- _TASK PROMPT_: Please return, word for word, the lines of the data below that begin at the line with "family: Fabaceae" and stop after the line with "collection date: 1932-09-26".

- _INPUT FOR THIS TASK_:
****************

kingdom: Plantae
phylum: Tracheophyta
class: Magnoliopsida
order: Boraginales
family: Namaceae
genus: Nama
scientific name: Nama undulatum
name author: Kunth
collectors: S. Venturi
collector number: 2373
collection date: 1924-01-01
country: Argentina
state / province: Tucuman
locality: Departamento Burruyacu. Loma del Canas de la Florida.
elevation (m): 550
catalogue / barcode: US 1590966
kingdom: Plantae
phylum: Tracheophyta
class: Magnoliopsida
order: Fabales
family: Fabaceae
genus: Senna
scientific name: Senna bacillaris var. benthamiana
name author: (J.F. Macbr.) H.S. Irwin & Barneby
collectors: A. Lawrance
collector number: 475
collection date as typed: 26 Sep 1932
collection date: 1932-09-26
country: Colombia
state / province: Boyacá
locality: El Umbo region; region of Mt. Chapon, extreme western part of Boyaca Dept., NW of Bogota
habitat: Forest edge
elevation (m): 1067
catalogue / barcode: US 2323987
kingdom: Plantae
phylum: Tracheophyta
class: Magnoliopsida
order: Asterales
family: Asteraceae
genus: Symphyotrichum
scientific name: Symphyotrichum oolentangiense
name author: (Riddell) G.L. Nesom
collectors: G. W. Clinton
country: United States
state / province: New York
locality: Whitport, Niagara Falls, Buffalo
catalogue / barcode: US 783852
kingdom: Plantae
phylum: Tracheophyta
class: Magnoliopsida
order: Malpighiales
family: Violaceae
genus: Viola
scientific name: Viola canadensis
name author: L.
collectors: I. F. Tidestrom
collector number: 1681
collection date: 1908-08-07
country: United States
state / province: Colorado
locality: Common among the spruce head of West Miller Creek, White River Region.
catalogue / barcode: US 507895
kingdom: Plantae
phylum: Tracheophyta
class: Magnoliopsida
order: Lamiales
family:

****************

- _RESULT OF THE EXERCISE_:
family: Fabaceae
genus: Senna
scientific name: Senna bacillaris var. benthamiana
name author: (J.F. Macbr.) H.S. Irwin & Barneby
collectors: A. Lawrance
collector number: 475
collection date as typed: 26 Sep 1932
collection date: 1932-09-26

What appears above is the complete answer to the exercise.